【发布时间】:2015-06-25 20:05:39
【问题描述】:
我正在使用 Python 2.7、requests 和 BeautifulSoup 来抓取大约 50 个维基百科页面。我在我的数据框中创建了一个列,其中包含与每首歌曲的名称相关的部分 URL(这些 URL 之前已经过验证,并且在针对所有歌曲进行测试时得到响应代码 200)。
我的代码循环遍历这些单独的 URL 并将其附加到主 Wikipedia URL。我已经能够获得页面的标题或其他数据,但我真正想要的只是歌曲的长度(不需要其他所有内容)。歌曲长度包含在信息框中(例如:http://en.wikipedia.org/wiki/No_One_Knows)
我的代码要么拖过页面上的所有内容,要么什么都没有。我认为主要问题是我在下面加下划线的地方(即 mt = ...) - 我在这里放了不同的 html 标签,但我要么一无所获,要么页面的大部分内容。
xyz = df.lengthlink
#column in a dataframe containing partial strings to append to the main Wikipedia url
def songlength():
url = ('http://en.wikipedia.org/wiki/' + xyz)
resp = requests.get(url)
page = resp.content
take = BeautifulSoup(page)
mt = take.find_all(____________)
sign = mt
return xyz, sign
for xyz in df.lengthlink:
print songlength()
编辑添加: 使用以下 Martijn 的建议适用于单个 url(即 No_One_Knows),但不适用于我的多个链接。它抛出了这个随机错误。

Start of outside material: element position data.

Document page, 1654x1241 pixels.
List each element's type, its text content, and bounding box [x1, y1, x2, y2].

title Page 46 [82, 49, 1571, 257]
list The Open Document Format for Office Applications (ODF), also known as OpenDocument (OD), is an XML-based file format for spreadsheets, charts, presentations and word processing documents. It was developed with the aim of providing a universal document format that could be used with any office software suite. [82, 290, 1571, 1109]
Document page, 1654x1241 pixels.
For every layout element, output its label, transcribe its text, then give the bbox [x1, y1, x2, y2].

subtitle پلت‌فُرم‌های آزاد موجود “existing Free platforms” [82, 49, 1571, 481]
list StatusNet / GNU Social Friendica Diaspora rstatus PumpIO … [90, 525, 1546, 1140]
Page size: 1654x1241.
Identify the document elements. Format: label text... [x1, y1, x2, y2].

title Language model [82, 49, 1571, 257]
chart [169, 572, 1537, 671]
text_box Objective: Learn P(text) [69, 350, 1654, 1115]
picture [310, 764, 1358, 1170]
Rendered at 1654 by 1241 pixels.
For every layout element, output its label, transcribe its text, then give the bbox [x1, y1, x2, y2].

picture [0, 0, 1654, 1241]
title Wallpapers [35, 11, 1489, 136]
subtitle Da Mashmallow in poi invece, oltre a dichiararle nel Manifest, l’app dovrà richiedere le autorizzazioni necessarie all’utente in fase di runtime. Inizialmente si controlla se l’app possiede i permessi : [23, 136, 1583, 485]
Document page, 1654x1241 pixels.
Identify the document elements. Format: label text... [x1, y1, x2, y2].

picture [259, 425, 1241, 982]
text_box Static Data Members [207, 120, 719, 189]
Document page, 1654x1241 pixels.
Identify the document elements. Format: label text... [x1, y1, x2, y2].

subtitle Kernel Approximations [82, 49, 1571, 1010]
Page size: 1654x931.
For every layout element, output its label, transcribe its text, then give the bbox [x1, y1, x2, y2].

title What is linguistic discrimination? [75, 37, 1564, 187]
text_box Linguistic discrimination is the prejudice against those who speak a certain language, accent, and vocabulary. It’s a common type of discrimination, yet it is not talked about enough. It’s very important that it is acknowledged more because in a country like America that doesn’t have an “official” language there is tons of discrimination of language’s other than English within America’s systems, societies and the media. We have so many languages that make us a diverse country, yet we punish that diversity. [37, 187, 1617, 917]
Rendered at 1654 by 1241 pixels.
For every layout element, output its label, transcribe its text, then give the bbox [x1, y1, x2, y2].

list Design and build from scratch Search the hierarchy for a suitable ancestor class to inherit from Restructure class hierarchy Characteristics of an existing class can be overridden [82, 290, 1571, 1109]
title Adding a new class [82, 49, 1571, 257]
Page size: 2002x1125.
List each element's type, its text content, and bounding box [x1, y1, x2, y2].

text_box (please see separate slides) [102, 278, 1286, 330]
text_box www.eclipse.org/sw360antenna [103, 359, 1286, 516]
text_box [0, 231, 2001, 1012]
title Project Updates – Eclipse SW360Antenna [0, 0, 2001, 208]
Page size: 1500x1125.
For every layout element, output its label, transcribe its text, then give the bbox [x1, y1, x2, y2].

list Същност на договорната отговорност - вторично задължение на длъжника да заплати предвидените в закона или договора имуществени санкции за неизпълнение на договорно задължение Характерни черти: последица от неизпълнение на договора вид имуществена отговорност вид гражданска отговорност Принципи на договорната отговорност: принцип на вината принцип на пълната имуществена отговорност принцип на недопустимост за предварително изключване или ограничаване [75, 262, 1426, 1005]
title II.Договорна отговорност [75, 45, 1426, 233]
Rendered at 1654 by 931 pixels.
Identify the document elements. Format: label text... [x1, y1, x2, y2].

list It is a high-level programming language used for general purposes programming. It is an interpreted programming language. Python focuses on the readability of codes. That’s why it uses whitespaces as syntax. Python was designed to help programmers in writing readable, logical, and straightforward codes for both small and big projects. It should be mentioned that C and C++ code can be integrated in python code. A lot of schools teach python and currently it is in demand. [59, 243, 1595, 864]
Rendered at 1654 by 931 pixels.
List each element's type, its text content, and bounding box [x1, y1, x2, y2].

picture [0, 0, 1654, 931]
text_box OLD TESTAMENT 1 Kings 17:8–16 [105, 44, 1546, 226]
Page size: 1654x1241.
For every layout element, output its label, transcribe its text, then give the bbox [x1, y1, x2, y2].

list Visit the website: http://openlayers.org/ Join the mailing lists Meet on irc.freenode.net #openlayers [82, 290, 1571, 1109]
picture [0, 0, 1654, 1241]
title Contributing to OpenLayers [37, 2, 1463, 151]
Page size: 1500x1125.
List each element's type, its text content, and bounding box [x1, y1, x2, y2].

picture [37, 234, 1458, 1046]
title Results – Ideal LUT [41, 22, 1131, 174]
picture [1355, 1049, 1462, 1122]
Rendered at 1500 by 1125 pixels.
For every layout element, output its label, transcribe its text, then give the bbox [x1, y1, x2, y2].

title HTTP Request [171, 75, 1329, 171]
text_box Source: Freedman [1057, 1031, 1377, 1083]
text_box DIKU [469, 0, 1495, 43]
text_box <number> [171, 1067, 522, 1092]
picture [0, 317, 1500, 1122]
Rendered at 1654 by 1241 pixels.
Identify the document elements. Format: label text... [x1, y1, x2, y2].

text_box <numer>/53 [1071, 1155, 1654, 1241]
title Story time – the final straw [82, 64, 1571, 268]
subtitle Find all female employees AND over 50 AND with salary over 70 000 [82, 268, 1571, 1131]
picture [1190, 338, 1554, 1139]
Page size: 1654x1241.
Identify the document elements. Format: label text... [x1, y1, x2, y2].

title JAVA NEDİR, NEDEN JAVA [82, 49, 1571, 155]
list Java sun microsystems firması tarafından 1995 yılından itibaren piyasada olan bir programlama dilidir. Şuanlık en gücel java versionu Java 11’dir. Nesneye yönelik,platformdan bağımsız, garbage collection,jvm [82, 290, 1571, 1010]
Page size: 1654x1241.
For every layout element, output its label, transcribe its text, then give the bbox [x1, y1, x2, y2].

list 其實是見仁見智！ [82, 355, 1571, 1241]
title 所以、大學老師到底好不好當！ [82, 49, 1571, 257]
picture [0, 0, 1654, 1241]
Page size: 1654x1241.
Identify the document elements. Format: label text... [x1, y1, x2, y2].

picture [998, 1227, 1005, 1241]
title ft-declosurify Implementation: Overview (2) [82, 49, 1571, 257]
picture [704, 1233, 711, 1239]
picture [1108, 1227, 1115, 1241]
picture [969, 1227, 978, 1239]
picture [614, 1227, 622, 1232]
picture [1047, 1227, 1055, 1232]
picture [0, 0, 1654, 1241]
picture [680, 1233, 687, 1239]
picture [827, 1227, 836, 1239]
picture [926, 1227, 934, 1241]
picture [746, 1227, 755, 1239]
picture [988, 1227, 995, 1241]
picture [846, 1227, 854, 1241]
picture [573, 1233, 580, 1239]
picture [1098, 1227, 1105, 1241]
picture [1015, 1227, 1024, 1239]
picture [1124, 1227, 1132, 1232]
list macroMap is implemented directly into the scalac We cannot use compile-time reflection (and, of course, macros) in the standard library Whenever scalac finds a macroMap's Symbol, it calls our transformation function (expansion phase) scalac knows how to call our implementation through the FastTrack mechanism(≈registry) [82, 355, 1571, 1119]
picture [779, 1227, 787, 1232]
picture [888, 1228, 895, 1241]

InvalidSchema Traceback (most recent call last)
<ipython-input-166-b5a10522aa27> in <module>()
2 xyz = df.lengthlink
3 url = 'http://en.wikipedia.org/wiki/' + xyz
----> 4 resp = requests.get(url, params={'action': 'raw'})
5 page = resp.text
6
C:\Python27\lib\site-packages\requests\api.pyc in get(url, **kwargs)
63
64 kwargs.setdefault('allow_redirects', True)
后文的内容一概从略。